● **SELECTED TEXT**:

Compilers
"Trying to outsmart a compiler defeats much of the purpose of using one."
Brian Kernighan & P.J. Plauger, The Elements of Programming Style 11 (1978).
This chapter covers notes on compilers and language design. The notes below assume knowledge from the Virtual Machines chapter.
Basic Concepts
This section provides an overview of some basic concepts. The subsections are kept brief, as later sections will build on the concepts in further detail.
What is a compiler?
Simply put, a compiler is a program that translates text in one language (called the source language) to another (called the target language). It might perform numerous other tasks alongside translation — optimization, enforcing security, ensuring compliance with the target language's rules — but its principle task is translation.
For most compilers, the source language is some high-level language; e.g., Java, C++, C, Python, Swift, etc. The target language is some language a little "closer to the metal" — Java bytecode or some other virtual machine language, varieties of Assembly, or for some languages, machine code. This is a key point to keep in mind. Generally, compilers fall into three categories:
- Two-tiered compilers are compilers that take source code inputs and return virtual machine code outputs. The virtual machine code outputs then translated by the relevant virtual machine into machine code.

● **PROMPT A**: List the high-level languages the compilers text names as examples of source languages.
● **PROMPT B**: In the compilers text, reproduce verbatim the passage that opens with the words "Brian Kernighan &" and closes with "in further detail.".
Rely only on the compilers text above.

● **INFORMATION SUPPLIED**:
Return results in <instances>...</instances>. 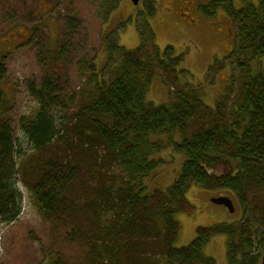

● **EXPECTED ANSWER A**: Java, C++, C, Python, Swift

● **EXPECTED ANSWER B**:
Brian Kernighan & P.J. Plauger, The Elements of Programming Style 11 (1978).
This chapter covers notes on compilers and language design. The notes below assume knowledge from the Virtual Machines chapter.
Basic Concepts
This section provides an overview of some basic concepts. The subsections are kept brief, as later sections will build on the concepts in further detail.